Copy each line of the records below that has "nose" in it.

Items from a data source
····················
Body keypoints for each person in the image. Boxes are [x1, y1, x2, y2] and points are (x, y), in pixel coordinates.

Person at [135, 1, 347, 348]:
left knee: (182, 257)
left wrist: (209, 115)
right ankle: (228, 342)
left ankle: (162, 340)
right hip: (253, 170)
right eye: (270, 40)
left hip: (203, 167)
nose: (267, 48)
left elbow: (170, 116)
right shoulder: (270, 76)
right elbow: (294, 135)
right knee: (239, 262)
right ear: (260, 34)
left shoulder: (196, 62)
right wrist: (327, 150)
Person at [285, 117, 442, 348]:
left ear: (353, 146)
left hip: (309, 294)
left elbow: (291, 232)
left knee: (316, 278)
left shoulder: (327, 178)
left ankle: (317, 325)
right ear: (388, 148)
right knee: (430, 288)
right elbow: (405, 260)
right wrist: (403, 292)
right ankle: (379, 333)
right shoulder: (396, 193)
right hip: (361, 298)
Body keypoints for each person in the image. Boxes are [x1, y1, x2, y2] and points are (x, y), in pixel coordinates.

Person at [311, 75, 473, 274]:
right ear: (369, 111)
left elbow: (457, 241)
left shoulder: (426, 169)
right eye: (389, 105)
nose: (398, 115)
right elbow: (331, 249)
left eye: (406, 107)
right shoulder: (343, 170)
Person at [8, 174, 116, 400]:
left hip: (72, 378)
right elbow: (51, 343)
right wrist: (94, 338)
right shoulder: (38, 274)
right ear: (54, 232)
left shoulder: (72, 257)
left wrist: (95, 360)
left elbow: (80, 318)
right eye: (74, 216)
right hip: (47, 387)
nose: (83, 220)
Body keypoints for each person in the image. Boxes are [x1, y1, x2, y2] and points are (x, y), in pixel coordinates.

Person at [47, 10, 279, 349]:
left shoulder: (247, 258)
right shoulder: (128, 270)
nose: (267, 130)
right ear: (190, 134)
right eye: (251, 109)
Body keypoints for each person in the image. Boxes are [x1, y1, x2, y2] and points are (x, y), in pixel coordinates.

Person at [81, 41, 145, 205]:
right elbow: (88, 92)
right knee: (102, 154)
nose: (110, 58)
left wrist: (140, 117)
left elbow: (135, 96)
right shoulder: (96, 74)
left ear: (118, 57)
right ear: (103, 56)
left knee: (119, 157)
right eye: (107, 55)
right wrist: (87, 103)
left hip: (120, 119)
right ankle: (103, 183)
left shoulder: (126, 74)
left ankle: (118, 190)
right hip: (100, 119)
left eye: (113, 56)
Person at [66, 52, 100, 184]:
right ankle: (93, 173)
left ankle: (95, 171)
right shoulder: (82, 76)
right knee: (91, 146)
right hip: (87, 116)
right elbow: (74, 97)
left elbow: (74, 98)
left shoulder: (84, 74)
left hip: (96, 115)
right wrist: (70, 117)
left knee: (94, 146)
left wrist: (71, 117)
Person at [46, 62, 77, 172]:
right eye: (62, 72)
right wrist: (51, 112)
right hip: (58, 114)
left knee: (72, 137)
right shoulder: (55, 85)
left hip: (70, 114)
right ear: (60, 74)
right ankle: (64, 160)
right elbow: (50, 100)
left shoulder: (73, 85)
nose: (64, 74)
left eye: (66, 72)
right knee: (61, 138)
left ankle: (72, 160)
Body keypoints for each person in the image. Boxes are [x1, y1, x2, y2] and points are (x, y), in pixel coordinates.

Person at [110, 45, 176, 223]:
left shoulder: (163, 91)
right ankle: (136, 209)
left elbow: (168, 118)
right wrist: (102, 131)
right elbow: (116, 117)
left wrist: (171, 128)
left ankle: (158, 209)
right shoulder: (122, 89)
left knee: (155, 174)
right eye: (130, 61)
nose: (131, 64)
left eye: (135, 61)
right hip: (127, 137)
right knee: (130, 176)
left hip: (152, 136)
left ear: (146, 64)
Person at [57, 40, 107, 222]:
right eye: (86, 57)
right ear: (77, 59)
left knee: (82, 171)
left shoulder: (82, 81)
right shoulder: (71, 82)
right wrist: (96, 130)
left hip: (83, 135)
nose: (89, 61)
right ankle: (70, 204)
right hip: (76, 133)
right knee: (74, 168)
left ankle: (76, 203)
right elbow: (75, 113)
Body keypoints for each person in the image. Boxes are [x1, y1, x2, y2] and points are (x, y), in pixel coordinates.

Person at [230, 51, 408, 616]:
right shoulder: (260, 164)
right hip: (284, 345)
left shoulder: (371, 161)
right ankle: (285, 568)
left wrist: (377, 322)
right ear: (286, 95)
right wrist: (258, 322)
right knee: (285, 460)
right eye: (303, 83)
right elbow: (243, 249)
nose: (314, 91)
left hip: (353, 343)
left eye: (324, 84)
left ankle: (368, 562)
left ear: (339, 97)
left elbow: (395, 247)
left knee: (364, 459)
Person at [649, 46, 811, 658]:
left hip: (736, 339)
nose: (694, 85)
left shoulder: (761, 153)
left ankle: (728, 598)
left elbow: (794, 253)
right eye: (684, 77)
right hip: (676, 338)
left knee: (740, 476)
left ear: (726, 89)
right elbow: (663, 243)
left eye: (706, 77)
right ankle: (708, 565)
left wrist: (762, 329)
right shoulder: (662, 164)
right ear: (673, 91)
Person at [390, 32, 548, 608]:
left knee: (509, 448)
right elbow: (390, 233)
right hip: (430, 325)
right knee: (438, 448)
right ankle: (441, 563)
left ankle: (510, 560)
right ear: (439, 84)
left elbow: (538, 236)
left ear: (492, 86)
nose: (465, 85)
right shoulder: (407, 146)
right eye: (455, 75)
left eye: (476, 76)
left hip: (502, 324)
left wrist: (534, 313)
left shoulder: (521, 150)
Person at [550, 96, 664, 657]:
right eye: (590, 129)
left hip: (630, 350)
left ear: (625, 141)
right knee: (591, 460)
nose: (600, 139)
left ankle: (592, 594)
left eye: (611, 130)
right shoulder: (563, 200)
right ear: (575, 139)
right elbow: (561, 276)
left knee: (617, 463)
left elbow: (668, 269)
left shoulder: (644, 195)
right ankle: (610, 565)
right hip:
····················
**RESPONSE:**
nose: (267, 48)
nose: (398, 115)
nose: (83, 220)
nose: (267, 130)
nose: (110, 58)
nose: (64, 74)
nose: (131, 64)
nose: (89, 61)
nose: (314, 91)
nose: (694, 85)
nose: (465, 85)
nose: (600, 139)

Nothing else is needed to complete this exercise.